Some Savers in Cyprus May Lose 60 Percent - OGinparadise
http://www.nytimes.com/2013/03/30/business/global/some-savers-in-cyprus-may-lose-60-percent.html?_r=0

======
OGinparadise
IMo, they are at least three issues with Cyprus: donor fatigue, even though
the amount is tiny relatively speaking.

EU hates small islands that act as money laundering /low tax heavens.

Lastly, this: _"In 2004, Greek Cypriots again defied international
expectations when they voted down a United Nations-backed reunification plan
they believed was unfairly weighted against them.

A few days later, the island joined the European Union and some EU leaders
were left fuming at what they saw as Greek Cypriot deceit for promising to
sign up to a peace deal in exchange for EU membership.

Nearly a decade later and European acrimony at the Cypriot "no" hasn't
entirely dissipated. German Finance Minister Wolfgang Schaueble told the
Sunday edition of German newspaper Welt am Sonntag that "Cyprus was admitted
to the EU in hopes that the plan of then-U.N. Secretary General Kofi Annan to
overcome the (island's) divide would be honored."
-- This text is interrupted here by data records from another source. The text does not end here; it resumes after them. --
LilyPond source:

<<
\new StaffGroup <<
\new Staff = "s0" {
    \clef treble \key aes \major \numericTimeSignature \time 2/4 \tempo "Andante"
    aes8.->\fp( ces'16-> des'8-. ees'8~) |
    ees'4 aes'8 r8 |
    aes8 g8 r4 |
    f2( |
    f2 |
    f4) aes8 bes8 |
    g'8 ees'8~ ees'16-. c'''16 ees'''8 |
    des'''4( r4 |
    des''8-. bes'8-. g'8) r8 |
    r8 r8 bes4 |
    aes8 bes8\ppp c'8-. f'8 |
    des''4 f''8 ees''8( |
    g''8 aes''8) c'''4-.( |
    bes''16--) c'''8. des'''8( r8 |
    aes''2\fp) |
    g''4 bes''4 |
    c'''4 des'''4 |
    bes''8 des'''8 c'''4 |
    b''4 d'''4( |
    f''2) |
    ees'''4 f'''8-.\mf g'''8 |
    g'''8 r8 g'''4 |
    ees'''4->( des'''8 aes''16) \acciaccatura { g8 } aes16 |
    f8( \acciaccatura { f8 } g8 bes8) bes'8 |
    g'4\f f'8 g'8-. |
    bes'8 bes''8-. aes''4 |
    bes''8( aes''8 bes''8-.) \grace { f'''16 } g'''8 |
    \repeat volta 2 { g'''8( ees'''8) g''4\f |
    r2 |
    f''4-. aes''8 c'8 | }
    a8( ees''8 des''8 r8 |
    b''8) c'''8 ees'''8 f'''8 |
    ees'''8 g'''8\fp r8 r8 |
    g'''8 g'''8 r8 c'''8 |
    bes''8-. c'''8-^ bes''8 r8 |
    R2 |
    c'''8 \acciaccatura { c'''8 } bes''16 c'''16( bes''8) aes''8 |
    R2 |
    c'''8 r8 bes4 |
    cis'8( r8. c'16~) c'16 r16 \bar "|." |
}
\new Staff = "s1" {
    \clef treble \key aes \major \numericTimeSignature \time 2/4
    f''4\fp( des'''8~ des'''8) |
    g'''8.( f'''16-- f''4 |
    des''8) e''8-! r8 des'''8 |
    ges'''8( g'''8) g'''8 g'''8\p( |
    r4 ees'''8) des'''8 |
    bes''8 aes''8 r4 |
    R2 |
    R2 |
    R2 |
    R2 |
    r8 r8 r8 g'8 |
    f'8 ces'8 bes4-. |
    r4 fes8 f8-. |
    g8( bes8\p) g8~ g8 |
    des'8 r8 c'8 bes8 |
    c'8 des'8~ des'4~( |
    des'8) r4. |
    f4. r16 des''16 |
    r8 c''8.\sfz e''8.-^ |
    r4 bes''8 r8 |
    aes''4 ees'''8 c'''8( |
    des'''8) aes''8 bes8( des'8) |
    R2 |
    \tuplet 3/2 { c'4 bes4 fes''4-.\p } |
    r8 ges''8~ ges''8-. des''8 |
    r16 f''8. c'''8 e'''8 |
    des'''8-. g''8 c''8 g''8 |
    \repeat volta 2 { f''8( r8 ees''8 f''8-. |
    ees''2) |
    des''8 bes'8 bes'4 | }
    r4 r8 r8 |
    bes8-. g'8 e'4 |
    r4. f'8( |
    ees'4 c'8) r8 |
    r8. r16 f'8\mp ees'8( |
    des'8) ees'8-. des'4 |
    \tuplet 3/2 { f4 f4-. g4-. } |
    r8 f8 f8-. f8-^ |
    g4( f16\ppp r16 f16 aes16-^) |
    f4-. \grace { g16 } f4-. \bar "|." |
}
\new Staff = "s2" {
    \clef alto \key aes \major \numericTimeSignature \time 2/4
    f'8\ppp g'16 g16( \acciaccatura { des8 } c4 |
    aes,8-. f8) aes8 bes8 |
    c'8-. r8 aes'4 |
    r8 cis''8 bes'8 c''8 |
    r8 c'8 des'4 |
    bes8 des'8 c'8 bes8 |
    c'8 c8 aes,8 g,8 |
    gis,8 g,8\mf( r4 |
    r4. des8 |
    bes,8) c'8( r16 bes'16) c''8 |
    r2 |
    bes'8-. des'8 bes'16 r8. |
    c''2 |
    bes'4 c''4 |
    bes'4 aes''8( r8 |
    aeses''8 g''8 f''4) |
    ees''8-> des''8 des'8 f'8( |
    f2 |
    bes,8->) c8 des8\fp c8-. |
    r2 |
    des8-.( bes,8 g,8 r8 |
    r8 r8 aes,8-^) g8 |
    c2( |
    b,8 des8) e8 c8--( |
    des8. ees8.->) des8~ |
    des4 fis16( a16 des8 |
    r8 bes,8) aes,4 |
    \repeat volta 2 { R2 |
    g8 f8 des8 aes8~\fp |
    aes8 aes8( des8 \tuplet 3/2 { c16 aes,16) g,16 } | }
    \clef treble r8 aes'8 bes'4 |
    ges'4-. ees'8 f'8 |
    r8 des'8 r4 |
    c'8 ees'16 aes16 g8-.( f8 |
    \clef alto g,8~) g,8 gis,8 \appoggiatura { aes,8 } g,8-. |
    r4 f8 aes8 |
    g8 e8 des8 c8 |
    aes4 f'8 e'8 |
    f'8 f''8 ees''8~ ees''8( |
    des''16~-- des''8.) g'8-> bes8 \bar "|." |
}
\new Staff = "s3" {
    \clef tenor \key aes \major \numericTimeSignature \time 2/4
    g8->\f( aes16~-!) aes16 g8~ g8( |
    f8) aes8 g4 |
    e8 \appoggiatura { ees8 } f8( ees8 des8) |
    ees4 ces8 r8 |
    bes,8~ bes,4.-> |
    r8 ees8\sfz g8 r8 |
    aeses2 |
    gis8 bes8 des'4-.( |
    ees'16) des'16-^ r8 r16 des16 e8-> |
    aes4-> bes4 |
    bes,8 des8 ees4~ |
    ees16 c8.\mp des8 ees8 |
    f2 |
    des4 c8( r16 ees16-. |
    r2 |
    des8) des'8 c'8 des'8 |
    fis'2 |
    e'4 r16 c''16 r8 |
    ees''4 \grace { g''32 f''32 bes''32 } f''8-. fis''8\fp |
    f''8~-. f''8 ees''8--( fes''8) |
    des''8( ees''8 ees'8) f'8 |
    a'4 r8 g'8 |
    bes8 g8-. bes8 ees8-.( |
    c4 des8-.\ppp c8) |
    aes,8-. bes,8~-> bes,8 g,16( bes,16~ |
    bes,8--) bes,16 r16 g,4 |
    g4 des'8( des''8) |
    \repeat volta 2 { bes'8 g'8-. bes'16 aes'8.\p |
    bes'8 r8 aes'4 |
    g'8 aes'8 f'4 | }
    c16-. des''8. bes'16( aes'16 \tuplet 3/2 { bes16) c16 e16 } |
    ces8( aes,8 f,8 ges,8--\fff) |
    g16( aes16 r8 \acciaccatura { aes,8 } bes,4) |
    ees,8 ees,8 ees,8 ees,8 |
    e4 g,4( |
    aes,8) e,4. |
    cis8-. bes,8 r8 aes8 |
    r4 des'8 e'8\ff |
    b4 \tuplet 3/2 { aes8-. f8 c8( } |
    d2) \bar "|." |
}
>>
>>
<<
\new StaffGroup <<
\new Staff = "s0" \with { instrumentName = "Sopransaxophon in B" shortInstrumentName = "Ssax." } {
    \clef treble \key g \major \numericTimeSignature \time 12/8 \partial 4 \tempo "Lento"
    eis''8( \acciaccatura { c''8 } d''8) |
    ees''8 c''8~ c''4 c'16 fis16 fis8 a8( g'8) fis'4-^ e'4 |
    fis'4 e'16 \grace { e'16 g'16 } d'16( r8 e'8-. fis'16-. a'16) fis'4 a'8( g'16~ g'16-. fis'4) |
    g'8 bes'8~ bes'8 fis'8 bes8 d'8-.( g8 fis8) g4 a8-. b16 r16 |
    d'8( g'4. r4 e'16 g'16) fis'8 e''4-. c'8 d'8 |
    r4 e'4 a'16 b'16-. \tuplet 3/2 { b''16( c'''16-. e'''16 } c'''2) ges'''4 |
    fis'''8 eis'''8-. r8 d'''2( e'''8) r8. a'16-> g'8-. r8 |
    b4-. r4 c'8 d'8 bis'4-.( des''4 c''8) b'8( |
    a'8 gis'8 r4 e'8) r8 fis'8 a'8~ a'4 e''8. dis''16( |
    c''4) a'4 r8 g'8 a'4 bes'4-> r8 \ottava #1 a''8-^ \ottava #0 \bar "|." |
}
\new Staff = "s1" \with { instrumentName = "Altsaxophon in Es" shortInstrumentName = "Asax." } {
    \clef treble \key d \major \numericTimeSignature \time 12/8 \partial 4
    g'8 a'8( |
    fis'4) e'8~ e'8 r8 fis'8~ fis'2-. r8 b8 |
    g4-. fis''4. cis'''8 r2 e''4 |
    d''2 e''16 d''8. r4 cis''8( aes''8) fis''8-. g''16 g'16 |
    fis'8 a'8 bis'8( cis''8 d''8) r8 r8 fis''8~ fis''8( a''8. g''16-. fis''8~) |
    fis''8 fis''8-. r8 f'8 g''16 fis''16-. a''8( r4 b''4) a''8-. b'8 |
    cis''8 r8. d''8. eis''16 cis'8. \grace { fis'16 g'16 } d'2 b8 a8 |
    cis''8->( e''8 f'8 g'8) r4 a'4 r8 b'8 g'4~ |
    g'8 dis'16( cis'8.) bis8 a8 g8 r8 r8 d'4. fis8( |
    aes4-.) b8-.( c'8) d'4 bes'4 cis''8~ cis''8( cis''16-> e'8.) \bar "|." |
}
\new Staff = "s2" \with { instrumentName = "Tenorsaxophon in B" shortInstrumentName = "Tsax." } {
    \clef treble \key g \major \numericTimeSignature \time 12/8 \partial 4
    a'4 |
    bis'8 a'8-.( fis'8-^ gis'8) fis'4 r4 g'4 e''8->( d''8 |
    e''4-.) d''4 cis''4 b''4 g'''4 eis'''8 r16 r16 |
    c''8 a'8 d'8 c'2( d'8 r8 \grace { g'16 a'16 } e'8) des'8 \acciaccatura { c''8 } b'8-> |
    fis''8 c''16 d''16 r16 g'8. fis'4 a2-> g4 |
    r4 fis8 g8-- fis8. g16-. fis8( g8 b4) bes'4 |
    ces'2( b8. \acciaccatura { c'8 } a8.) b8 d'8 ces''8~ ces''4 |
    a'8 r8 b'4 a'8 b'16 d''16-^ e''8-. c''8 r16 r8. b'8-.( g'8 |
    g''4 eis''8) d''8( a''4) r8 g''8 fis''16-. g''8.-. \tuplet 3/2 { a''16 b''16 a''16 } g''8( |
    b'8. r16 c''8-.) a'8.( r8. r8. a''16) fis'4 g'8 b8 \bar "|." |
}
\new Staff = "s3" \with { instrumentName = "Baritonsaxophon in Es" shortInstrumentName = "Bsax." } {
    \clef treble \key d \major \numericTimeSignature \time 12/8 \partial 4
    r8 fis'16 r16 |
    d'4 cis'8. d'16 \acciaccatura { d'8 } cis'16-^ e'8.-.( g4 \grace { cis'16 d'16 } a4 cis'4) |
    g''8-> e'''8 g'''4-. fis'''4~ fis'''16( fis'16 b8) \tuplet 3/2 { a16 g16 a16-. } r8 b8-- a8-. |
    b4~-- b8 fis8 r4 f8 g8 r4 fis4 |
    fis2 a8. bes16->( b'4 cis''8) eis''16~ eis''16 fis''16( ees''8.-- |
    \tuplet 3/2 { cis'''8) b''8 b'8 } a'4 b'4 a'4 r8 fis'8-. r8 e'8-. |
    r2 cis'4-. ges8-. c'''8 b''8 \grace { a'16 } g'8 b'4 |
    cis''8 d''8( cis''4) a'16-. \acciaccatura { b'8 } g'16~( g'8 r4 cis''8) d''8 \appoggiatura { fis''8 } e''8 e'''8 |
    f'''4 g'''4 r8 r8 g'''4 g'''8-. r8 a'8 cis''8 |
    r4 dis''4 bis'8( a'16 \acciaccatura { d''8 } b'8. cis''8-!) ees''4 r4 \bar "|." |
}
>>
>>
"I interpret (that) as indicating a sense of vindictiveness rather than
rational, result-oriented thinking." said University of Cyprus Associate
Professor Yiannis Papadakis._
[http://hosted2.ap.org/OHCAN/CREPnewswire/Article_2013-03-30-...](http://hosted2.ap.org/OHCAN/CREPnewswire/Article_2013-03-30-Defiant%20Cyprus/id-
cf1a4dace5a04e6a9ad2891e78a86769)